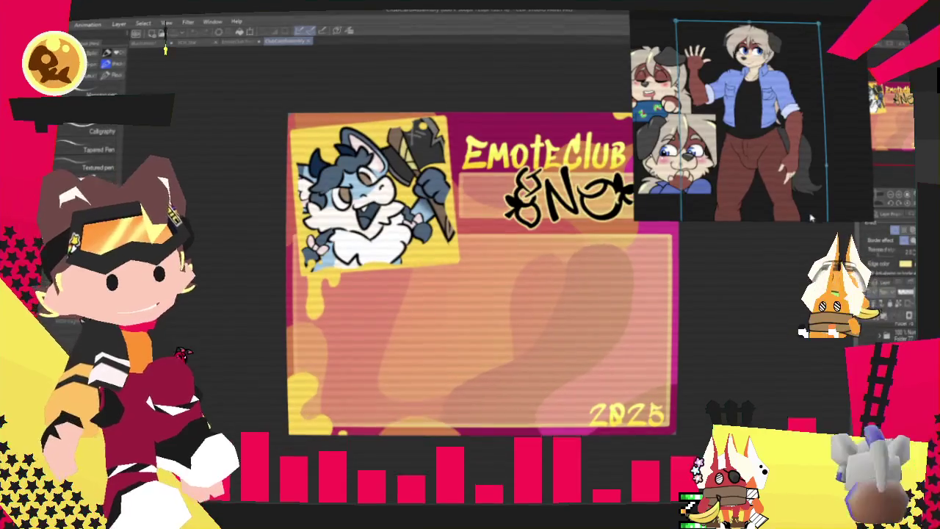
scroll(766, 327, "up", 1)
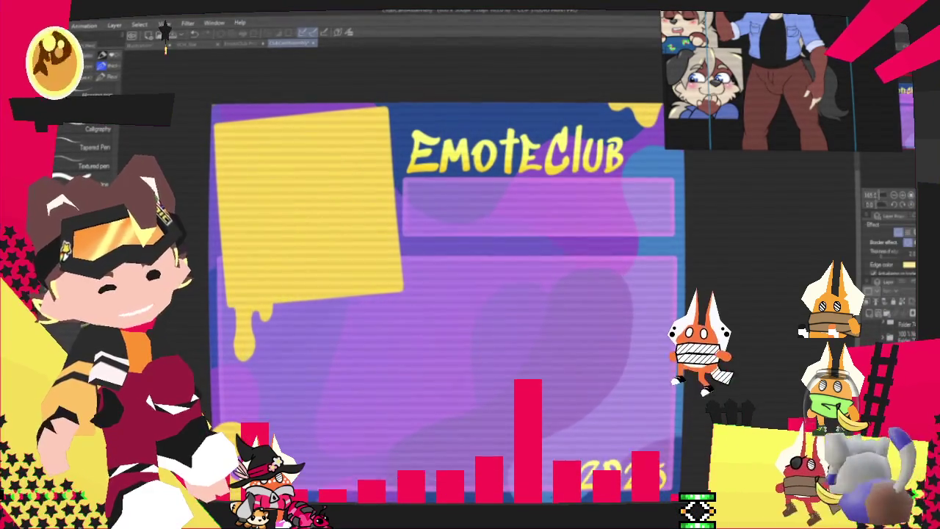
key("alt+f")
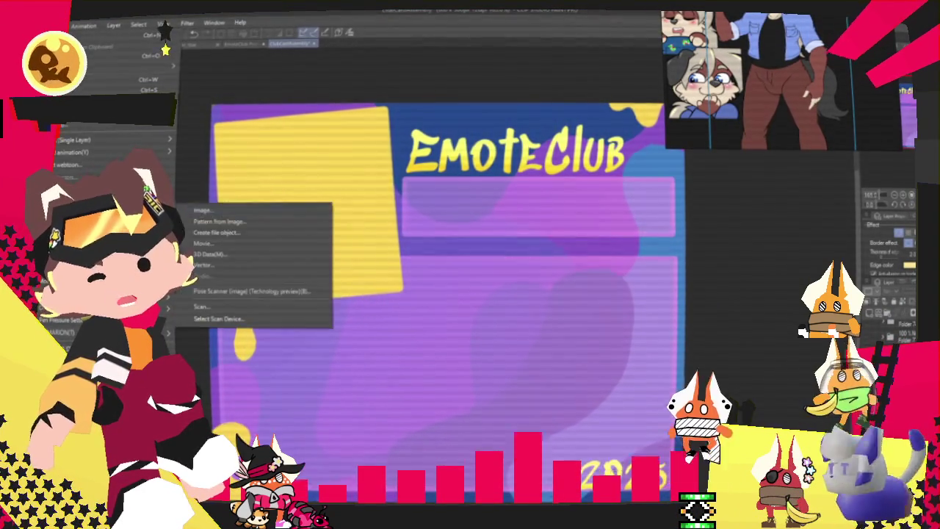
Paste the motorbike rider emote onto the EmoteClub card over the yellow panel.
key("Escape")
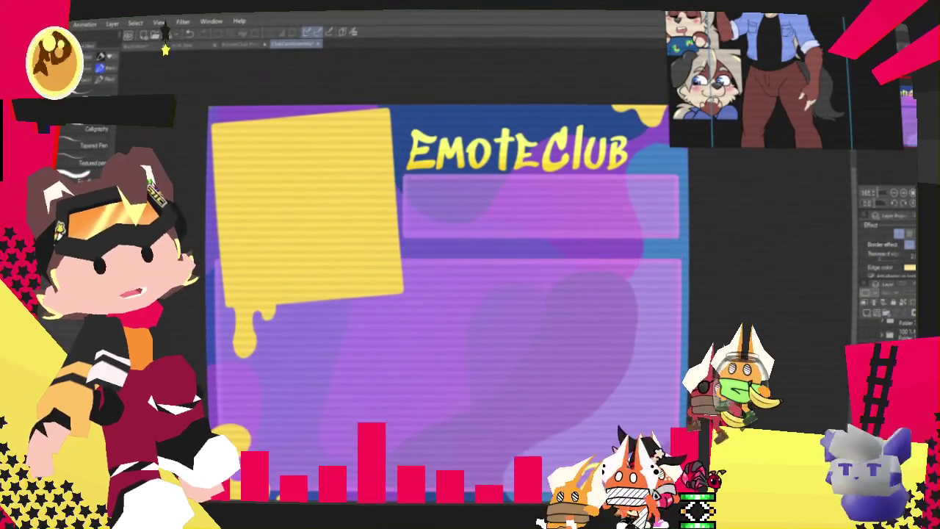
key("ctrl+v")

→ About this task:
Copy the listing verbatim, omitting images.

→ Exercise result:
scroll(766, 327, "up", 1)
key("alt+f")
Paste the motorbike rider emote onto the EmoteClub card over the yellow panel.
key("Escape")
key("ctrl+v")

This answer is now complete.